Edited September 22, 2019 by Zonediver

itimpi · September 22, 2019

Since this is occurring on multiple drives I would not think it is a SATA cabling problem but it might be on the power side.

Zonediver · September 22, 2019

6 minutes ago, itimpi said:

Since this is occurring on multiple drives I would not think it is a SATA cabling problem but it might be on the power side.

I have already considered that - unfortunately I have no spare power supply at hand to test it. The built-in power supply unfortunately has more than "one" 12V rail - so it could be that the power supply is to blame...

Edited September 22, 2019 by Zonediver

itimpi · September 22, 2019

The OP error was related to waking from sleep - is yours? Also is the system working OK other than logging these errors?

Zonediver · September 22, 2019

25 minutes ago, itimpi said:

The OP error was related to waking from sleep - is yours? Also is the system working OK other than logging these errors?

Yes - The error appears exactly once after waking up on all 8 connected disk. The server works otherwise perfectly.

But I'm not sure if I should ignore that...

Edited September 22, 2019 by Zonediver

Frank1940 · September 22, 2019

3 hours ago, Zonediver said:

Yes - The error appears exactly once after waking up on all 8 connected disk. The server works otherwise perfectly.

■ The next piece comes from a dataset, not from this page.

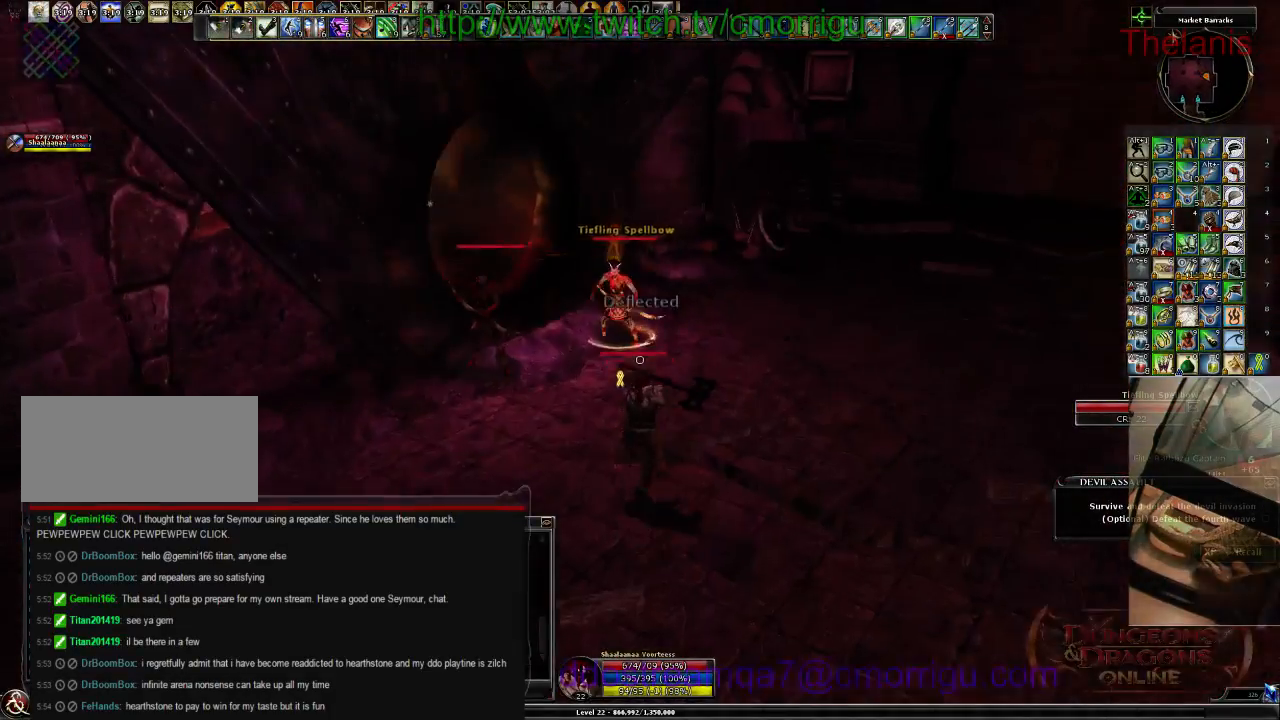
{"keys": [], "events": [[167, "1", "down"], [200, "w", "up"], [367, "1", "up"]]}
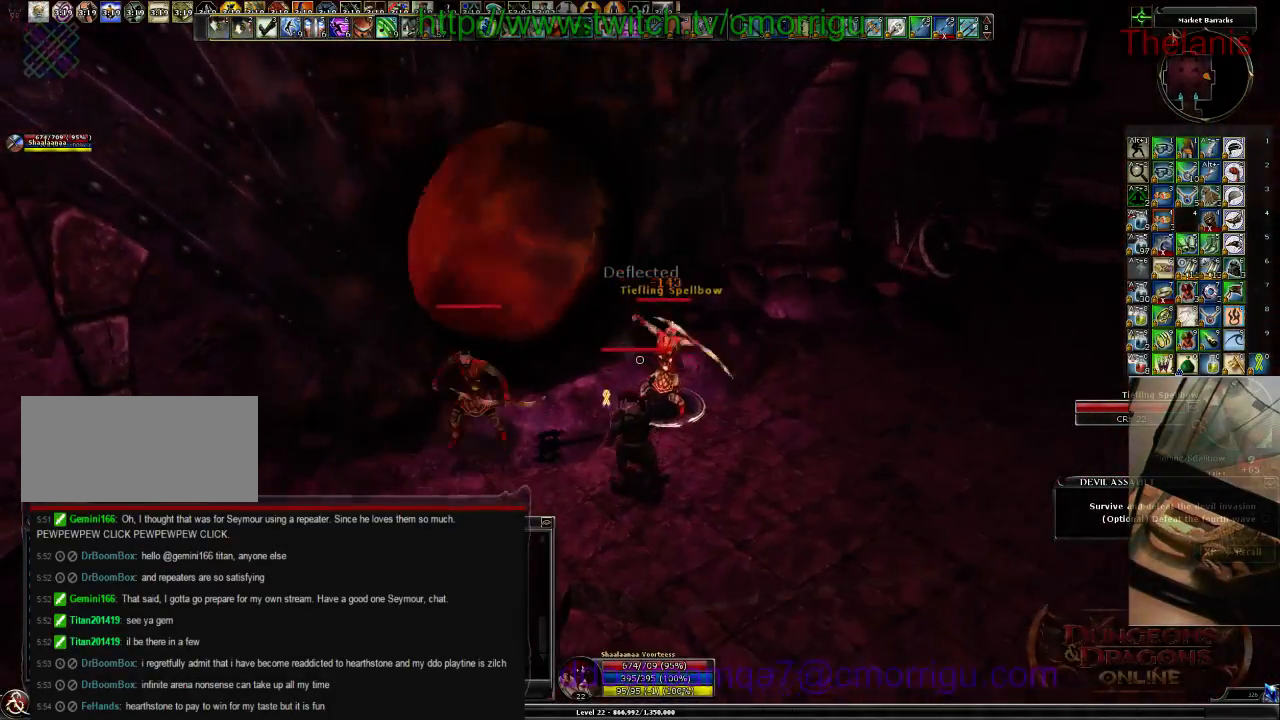
{"keys": [], "events": [[134, "2", "down"], [300, "2", "up"]]}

But I'm not sure if I should ignore that...

I looked up that Power Supply and it has THREE +12v busses of 25 Amperes! I would not be surprised if it was not having problems spinning up all of your hard drives at once!!! You need to research that PS and see exactly what each of those +12v busses is assigned to supply. Plus, the total +12v current rating is 58 amperes.

Edited September 22, 2019 by Frank1940

Zonediver · September 22, 2019

1 hour ago, Frank1940 said:

I looked up that Power Supply and it has THREE +12v busses of 25 Amperes! I would not be surprised if it was not having problems spinning up all of your hard drives at once!!! You need to research that PS and see exactly what each of those +12v busses is assigned to supply. Plus, the total +12v current rating is 58 amperes.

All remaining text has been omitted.